§ **Required action**
Each line of the data below containing "banana" needs to be listed.

§ **Materials provided**
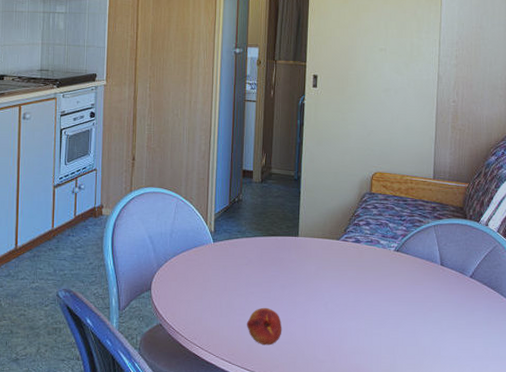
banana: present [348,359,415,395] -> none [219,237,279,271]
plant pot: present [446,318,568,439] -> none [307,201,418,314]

* * *

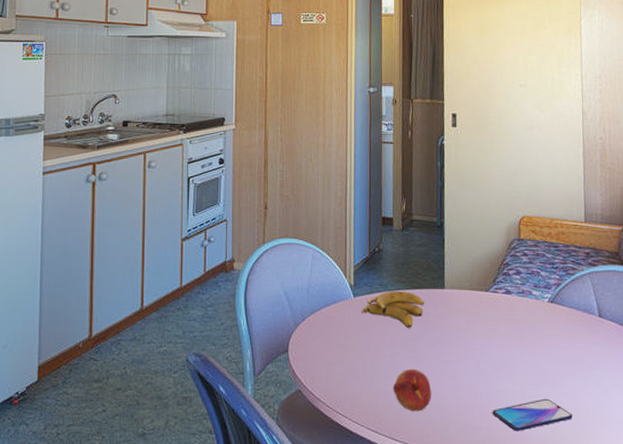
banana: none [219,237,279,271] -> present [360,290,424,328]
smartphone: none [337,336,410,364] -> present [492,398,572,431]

---

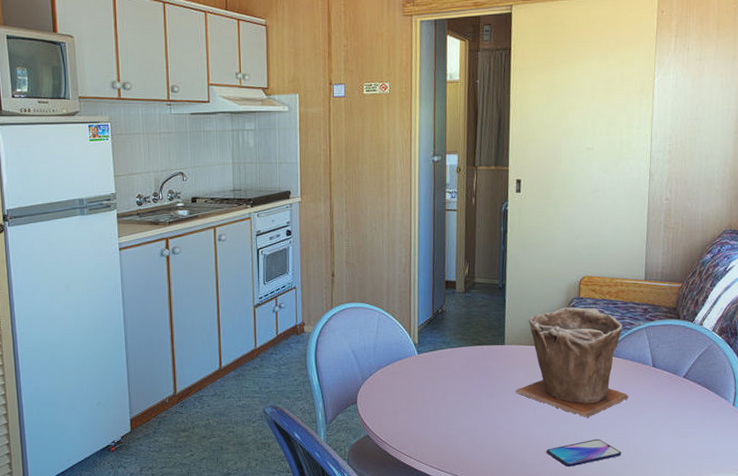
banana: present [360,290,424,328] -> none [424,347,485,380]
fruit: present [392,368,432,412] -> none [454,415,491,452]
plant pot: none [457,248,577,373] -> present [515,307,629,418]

§ **Exercise output**
banana: present [348,359,415,395] -> none [219,237,279,271]
banana: none [219,237,279,271] -> present [360,290,424,328]
banana: present [360,290,424,328] -> none [424,347,485,380]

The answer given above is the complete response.